If you have multiple angles, unified groups save you a step:
1

Select all the product photos

Click and drag a selection box, or shift-click each one.
2

Group them as a unified group

Cmd+G for a normal group, or right-click → “Unified group”. A unified group exposes a single output port — so you drag one edge instead of one per image.
3

Connect the group to your image node

The agent now sees all the angles as a single reference, which is closer to how a human designer would use a product reference sheet.
Up to 10 reference images per image-to-image generation. Beyond that, drop the weaker references — more isn’t always better, and noisy references can pull the output off course.

Mood boards and style references

Got a Pinterest board, a competitor ad, or an existing campaign whose look you want to mirror? Use the Image Style Analysis template.
1

Drag your mood images onto the canvas

Two to ten images that share the look you want.
2

Group them as a unified group

Same as above — one output port for the whole set.
3

Add the Image Style Analysis template

From the templates menu, pick “Image style analysis”. It drops onto the canvas as a pre-configured text node. Connect the unified group to it.
4

Run the text node

The template analyzes the images and outputs a detailed style description — palette, lighting, composition, mood, shot type.
5

Use that output as context

Connect the style analysis node to your image generation nodes via an edge. The detailed style description gets appended to every prompt automatically.
Easy to miss: after you connect images into the Image Style Analysis template, you have to run the text node before its output is usable.
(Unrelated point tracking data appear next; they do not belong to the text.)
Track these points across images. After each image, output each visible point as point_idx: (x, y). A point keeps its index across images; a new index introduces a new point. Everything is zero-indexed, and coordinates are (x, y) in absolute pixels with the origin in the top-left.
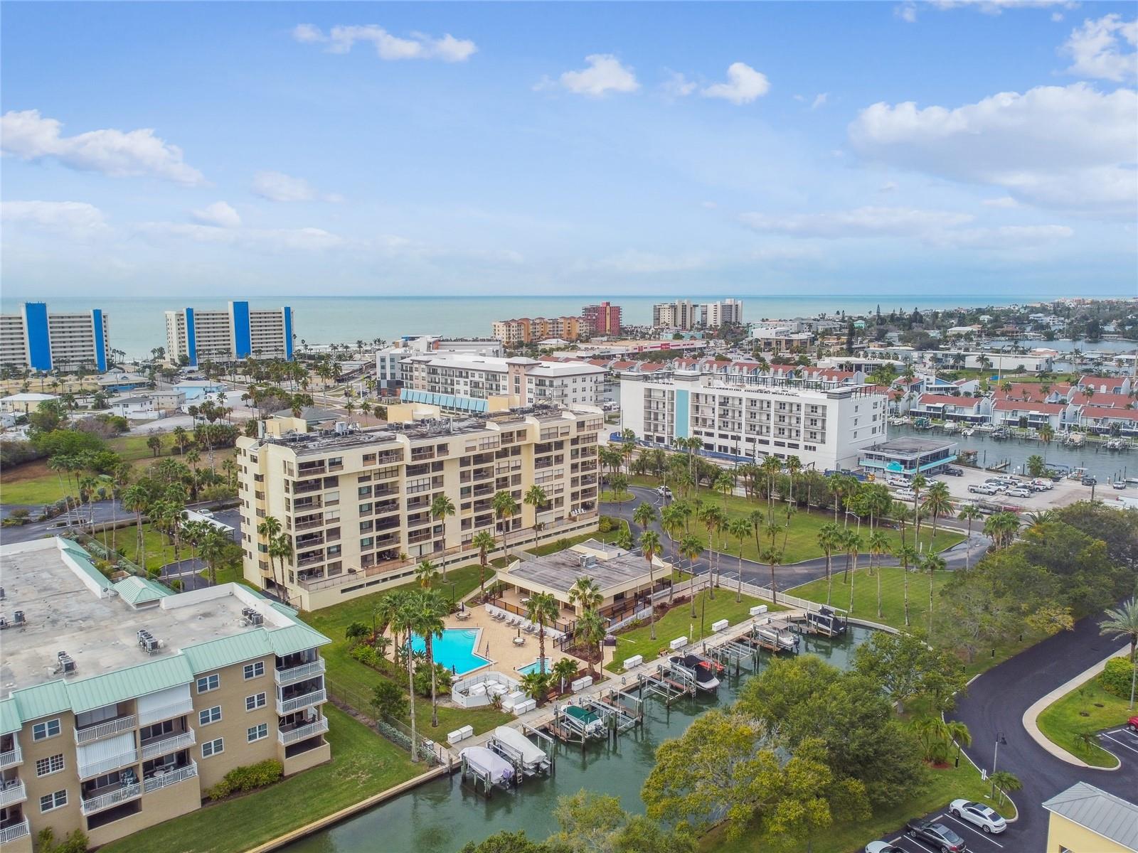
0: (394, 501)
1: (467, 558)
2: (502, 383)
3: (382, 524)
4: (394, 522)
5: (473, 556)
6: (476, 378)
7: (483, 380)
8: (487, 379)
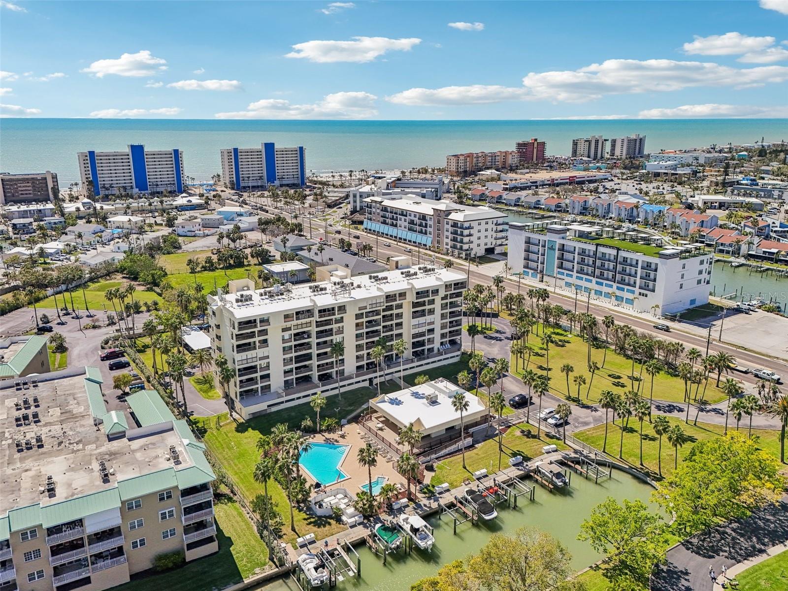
0: (308, 344)
1: (359, 382)
2: (429, 223)
3: (298, 359)
4: (308, 357)
5: (363, 381)
7: (417, 219)
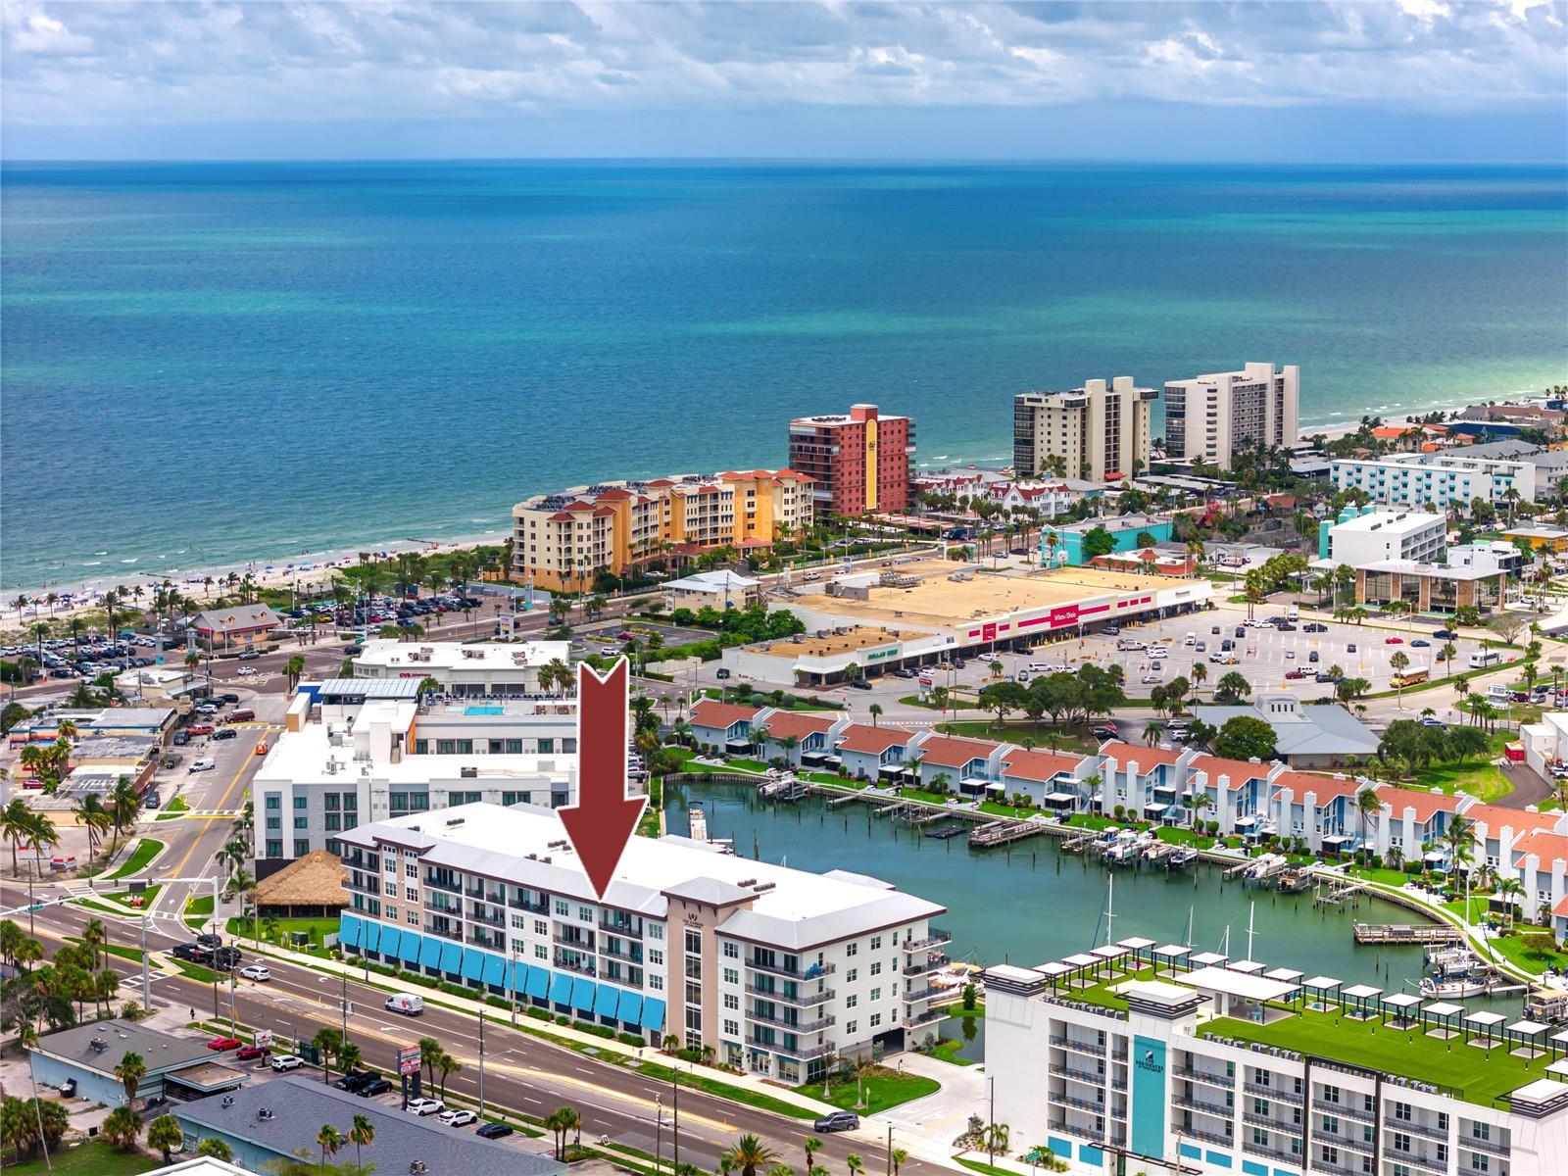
2: (648, 943)
6: (573, 920)
7: (594, 926)
8: (604, 926)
If you connect a downstream image node before running the analysis, the analysis text will be empty and the image node won’t have any style guidance. Click into the text node and hit run.

Product detail pages (PDPs)

You don’t have to download every product photo manually. Paste a PDP URL into the agent chat and the agent will scrape the page — pulling product dimensions, materials, colors, copy, and reference imagery — into a text node you can reuse. Example brief:
Pull the PDP details from [URL] and focus on the materials, dimensions,
and color options. Save the result as a text node I can reference
in image generations.
This is especially useful for product fidelity — if the model keeps getting your product’s size or shape wrong, feeding it the PDP-scraped dimensions usually fixes it. See Product photography & swaps.

What to leave off the canvas

Not everything needs to be a reference. Some asset types are noise more than signal:
  • Past ads that don’t represent the new direction. If you’re refreshing the look, old assets will pull the agent back toward the look you’re trying to leave.
  • Generic stock imagery. Unless it specifically matches your brand, it dilutes the reference.
  • Low-resolution or compressed JPGs. The model struggles to extract style from heavily compressed images. Use the highest-quality source you have.
If in doubt, generate with fewer references first. You can always add more later.

Image editing tools on the canvas

Once you have a generated image, you don’t always need to start over to make a change. A few tools live directly on each image node:
  • Edit Image — open the image in a quick editing surface for small tweaks.
  • Inpaint — draw a mask over an area, then describe what should fill it. Useful for removing or replacing a specific element without re-running the whole generation.
  • Remove Background — exactly what it sounds like. Outputs a transparent PNG.
  • Upscale — increase resolution after generation if you started at 1K and want to ship at 2K or 4K.
  • Studio node — for layered editing with text overlays, see the Fonts section above.
Inpaint is improving but isn’t always the right tool. For things like “remove the text from this image,” an image-to-image regeneration with a prompt like “recreate this exactly, but remove all text apart from the @logo” often produces cleaner results than masking. Try the image-to-image route first; reach for Inpaint when you need to keep most of the image untouched but change one specific region.